É de se destacar que as súmulas do Superior Tribunal de Justiça — guardião do ordenamento jurídico federal — são dotadas de especial relevância para a uniformização da jurisprudência nacional, servindo de relevante norte para a esperada cultura de precedentes em nosso país.

Na seara do Direito Ambiental foi editada a Súmula 652, cujo teor é o seguinte: "A responsabilidade da administração por dano ao meio ambiente decorrente de sua omissão no dever de fiscalização é de caráter solidário, mas de execução subsidiária".

A expressão "dano ao meio ambiente" não se refere aos danos causados tão somente aos bens naturais, mas, sim, a todas as dimensões do meio ambiente globalmente considerado, incluindo também as dimensões urbanística, laboral e cultural, como já reconhecido pelo STF [1] em consonância com a melhor doutrina sobre o tema.

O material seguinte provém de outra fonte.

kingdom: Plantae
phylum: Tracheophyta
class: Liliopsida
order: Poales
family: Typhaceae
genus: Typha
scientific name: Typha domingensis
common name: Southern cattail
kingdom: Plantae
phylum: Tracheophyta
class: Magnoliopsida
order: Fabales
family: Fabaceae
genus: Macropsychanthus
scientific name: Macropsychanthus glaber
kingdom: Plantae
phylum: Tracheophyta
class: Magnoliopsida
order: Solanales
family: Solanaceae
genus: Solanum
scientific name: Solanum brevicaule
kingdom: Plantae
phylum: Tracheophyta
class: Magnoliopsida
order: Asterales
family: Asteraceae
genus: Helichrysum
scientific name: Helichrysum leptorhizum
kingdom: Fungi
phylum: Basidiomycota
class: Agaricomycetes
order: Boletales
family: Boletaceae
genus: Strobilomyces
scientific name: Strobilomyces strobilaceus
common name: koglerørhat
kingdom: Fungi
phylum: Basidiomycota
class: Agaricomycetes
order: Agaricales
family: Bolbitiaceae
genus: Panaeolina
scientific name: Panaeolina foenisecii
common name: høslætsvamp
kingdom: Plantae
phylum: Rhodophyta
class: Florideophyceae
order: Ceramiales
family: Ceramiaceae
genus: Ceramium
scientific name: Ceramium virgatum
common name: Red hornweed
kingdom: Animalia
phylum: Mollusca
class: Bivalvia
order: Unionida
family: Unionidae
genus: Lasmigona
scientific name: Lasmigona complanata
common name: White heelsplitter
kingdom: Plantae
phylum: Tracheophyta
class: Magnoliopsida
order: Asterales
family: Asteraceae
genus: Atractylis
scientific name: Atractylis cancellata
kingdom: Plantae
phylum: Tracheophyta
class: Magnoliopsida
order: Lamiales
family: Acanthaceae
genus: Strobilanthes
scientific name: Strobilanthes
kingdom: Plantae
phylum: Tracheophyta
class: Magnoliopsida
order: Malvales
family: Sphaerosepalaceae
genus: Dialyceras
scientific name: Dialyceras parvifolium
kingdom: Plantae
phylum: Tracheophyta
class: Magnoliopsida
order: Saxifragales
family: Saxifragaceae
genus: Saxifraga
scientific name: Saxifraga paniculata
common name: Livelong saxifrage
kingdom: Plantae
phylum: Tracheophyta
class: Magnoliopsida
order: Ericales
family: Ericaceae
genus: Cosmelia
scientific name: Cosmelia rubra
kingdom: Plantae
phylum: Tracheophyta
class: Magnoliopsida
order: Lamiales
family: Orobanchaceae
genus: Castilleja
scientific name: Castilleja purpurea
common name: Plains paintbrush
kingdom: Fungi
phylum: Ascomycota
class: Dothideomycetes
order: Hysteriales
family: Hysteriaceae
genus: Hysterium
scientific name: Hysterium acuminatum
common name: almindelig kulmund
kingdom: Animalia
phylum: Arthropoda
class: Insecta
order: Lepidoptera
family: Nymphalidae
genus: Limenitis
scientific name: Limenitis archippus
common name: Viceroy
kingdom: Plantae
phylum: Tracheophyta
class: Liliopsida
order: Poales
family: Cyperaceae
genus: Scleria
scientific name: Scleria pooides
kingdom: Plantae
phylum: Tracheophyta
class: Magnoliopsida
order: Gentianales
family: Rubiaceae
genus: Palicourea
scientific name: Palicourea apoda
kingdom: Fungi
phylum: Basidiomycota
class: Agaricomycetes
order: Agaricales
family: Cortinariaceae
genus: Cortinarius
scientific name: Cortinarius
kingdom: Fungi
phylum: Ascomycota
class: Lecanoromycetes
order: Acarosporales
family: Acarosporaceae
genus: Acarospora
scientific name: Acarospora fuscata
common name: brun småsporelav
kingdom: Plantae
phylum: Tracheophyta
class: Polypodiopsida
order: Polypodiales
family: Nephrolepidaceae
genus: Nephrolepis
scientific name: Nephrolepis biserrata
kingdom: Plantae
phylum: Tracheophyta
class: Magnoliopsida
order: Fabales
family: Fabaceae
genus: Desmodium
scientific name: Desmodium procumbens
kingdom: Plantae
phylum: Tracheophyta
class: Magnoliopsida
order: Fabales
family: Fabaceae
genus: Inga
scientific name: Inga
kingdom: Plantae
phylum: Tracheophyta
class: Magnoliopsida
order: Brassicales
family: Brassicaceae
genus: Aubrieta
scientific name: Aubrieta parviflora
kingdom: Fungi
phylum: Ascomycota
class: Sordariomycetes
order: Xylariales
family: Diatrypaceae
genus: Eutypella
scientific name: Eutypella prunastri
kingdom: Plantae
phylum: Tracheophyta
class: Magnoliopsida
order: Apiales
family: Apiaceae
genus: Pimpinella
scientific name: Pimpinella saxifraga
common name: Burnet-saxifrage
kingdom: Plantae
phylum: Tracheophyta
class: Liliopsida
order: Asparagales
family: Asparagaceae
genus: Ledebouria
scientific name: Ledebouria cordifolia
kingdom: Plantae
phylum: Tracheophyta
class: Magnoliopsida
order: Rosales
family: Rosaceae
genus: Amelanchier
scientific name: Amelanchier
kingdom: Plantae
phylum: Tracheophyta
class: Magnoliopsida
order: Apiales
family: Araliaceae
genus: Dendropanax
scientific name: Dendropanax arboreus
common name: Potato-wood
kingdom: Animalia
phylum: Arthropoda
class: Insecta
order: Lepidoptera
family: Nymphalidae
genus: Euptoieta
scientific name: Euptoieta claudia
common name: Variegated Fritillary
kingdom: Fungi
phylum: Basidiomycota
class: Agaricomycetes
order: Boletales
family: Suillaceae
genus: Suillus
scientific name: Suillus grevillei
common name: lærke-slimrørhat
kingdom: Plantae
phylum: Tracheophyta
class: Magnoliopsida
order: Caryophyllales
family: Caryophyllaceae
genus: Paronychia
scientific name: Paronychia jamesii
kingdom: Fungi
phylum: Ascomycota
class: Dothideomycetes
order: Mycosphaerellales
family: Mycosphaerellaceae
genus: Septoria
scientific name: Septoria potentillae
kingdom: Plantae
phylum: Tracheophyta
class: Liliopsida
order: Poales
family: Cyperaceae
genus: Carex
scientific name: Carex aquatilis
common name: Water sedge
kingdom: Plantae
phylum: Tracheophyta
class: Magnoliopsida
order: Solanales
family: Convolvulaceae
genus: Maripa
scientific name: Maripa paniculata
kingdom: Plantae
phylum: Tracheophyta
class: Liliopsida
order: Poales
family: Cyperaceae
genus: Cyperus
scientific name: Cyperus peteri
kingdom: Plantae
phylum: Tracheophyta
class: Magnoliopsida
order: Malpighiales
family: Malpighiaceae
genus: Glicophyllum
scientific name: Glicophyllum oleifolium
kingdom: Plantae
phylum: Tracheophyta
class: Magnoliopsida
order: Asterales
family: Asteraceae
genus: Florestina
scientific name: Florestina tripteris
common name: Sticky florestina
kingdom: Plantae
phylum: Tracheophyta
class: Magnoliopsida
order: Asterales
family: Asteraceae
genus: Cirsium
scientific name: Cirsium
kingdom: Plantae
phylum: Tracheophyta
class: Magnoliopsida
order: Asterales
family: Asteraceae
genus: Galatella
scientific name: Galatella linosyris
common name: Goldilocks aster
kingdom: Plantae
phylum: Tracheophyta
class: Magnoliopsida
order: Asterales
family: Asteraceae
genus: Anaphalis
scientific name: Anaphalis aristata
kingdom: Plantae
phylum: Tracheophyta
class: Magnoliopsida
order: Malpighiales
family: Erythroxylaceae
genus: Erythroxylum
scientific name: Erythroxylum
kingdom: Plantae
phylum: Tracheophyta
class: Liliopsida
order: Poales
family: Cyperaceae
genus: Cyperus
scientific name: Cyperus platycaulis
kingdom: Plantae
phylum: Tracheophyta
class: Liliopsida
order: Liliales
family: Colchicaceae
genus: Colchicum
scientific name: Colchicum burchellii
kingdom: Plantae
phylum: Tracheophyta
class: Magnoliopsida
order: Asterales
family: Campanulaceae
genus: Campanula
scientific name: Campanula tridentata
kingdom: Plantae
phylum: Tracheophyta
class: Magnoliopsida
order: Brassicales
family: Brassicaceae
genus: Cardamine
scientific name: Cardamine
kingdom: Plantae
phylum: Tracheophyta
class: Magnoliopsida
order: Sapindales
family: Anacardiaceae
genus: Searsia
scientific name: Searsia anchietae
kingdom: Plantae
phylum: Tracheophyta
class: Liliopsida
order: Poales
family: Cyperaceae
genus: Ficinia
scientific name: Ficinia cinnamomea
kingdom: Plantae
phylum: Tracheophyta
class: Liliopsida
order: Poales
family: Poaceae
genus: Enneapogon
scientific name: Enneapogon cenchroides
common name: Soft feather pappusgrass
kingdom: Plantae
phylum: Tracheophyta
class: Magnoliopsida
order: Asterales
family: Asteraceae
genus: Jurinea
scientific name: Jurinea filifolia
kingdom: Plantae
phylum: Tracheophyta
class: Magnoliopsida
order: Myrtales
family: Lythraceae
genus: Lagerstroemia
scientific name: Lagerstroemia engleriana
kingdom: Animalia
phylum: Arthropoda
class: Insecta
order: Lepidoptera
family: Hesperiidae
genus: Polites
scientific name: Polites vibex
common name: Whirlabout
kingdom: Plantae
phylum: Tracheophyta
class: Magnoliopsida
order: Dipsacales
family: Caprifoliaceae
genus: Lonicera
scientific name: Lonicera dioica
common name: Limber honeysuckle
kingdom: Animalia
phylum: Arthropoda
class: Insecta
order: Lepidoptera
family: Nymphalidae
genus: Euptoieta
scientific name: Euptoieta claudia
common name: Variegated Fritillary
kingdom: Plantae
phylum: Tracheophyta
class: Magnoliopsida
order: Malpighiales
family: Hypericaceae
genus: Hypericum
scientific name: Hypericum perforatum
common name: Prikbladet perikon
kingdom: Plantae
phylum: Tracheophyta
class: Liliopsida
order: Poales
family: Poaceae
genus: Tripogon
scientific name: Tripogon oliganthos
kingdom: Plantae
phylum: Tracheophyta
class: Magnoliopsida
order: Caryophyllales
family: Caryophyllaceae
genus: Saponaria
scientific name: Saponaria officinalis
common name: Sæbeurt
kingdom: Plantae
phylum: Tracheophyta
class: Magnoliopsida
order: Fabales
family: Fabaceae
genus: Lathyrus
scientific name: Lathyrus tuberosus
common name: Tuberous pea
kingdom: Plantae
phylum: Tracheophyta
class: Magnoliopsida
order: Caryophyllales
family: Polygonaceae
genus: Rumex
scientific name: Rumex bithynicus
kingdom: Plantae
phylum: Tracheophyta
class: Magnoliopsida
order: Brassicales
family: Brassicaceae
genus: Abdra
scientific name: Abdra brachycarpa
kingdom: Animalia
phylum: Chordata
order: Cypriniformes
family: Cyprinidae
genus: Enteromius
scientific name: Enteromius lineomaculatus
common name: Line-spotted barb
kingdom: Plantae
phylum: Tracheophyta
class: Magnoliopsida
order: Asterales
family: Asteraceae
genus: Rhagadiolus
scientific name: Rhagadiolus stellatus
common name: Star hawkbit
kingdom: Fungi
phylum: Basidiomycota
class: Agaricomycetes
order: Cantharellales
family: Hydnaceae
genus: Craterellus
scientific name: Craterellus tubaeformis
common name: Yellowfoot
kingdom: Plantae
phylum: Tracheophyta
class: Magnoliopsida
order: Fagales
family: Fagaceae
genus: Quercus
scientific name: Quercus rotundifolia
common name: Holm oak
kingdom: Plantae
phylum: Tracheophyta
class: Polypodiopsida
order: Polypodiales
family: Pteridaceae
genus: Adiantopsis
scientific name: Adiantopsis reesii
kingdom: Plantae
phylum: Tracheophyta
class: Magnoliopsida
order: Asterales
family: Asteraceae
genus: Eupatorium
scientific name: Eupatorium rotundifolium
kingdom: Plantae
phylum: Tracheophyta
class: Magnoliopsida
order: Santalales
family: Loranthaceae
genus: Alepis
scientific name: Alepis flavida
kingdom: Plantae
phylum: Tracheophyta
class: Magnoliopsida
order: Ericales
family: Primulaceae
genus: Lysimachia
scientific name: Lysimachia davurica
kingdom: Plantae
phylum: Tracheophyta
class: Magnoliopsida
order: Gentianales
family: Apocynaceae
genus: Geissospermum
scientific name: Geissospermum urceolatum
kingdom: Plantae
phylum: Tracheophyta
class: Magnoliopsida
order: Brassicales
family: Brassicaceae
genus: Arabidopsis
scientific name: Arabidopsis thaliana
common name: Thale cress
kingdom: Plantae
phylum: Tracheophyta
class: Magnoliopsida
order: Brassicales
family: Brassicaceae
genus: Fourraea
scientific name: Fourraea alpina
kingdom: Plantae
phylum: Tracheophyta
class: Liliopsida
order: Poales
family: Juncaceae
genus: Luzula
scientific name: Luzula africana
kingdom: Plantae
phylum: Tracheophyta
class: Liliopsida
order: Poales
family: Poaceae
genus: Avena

Quanto ao âmbito do meio ambiente cultural, já tivemos a oportunidade de asseverar que o "dano ao patrimônio cultural pode ser conceituado como toda lesão causada por atividade positiva ou negativa, culposa ou não, que implique, direta ou indiretamente, em perda, privação, diminuição ou detrimento significativo, com repercussão negativa aos atributos e funções de bens integrantes do patrimônio cultural brasileiro" [2].

Os danos ao patrimônio cultural são, infelizmente, cotidianos e se revelam das mais variadas formas. Na maioria das vezes eles decorrem do uso nocivo da propriedade e de condutas (comissivas ou omissivas, dolosas ou culposas) do poder público e de particulares.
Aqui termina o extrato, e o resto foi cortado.